A partnership firm may or might not be registered with Registrar of Firms (ROF). Registration provides some legal protection to partners in case they have differences between them. Until a partnership deed is registered your ROF, it most likely is not treated as legal document. However, it doesn’t prevent either the Partnership firm from suing someone or someone suing the partnership firm from a court of law.
Limited Liability Partnership
Limited Liability Partnership (LLP) firm is really a new type of business entity established by an Act of the Parliament. LLP allows members to retain flexibility of ownership (similar to Partnership Firm) but provides a liability protection. The maximum liability of each partner within an LLP is bound to the extent of his/her investment in the firm. An LLP Registration Online in India has its own Permanent Account Number (PAN) and legal status. LLP also provides protection to partners for illegal or unauthorized actions taken by other partners of the LLP. A private or Public Limited Company as well as Partnership Firms are allowed to be converted to a Limited Liability Partnership.
Private Limited Company
A Private Limited Company in India is much like a C-Corporation in north america. Private Limited Company allows its owners to join to company shares. On subscribing to shares, owners (members) become shareholders belonging to the company. A personal Limited Company is a separate legal entity both when considering taxation as well as liability. Individual liability within the shareholders is fixed to their share monetary. A private limited company can be formed by registering company name with appropriate Registrar of Companies (ROC). Draft of Memorandum of Association and Item of Association are set and signed by the promoters (initial shareholders) on the company. All of these then listed in the Registrar along with applicable registration fees. Such company possess between 2 to 50 members. To tend the day-to-day activities of the company, Directors are appointed by the Shareholders. Someone Company has more compliance burden when comparing a Partnership and LLP. For example, the Board of Directors must meet every quarter and some form of annual general meeting of Shareholders and Directors must be called.

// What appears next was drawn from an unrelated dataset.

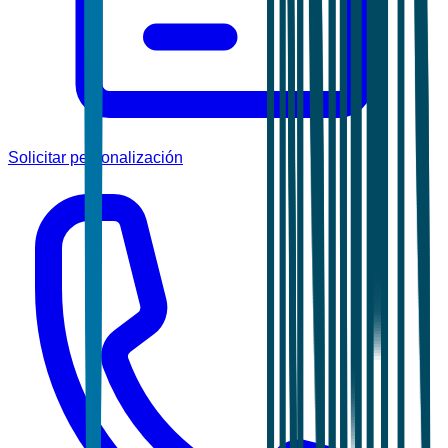
Solicitar personalización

Accounts of business must be ready in accordance with Taxes Act and also Companies Federal act. Also Companies are taxed twice if profits are to be distributed to Shareholders. Closing a Private Limited Company in India is a tedious process and requires many formalities to be completed.
One the positive side, Shareholders of this type of Company is capable of turning without affecting the operational or legal standing of this company. Generally Venture Capital investors prefer to invest in businesses in which Private Companies since it allows great identify separation between ownership and processes.
Public Limited Company
Public Limited Company is compared to a Private Company with the difference being that regarding shareholders of a typical Public Limited Company can be unlimited with a minimum seven members. A Public Company can be either listed in a stock game or remain unlisted. A Listed Public Limited Company allows shareholders of the company to trade its shares freely on the stock return. Such a company requires more public disclosures and compliance from the government including appointment of independent directors relating to the board, public disclosure of books of accounts, cap of salaries of Directors and Boss. As in the case associated with an Private Company, a Public Limited Company is also an unbiased legal person, its existence is not affected the particular death, retirement or insolvency of its stakeholders.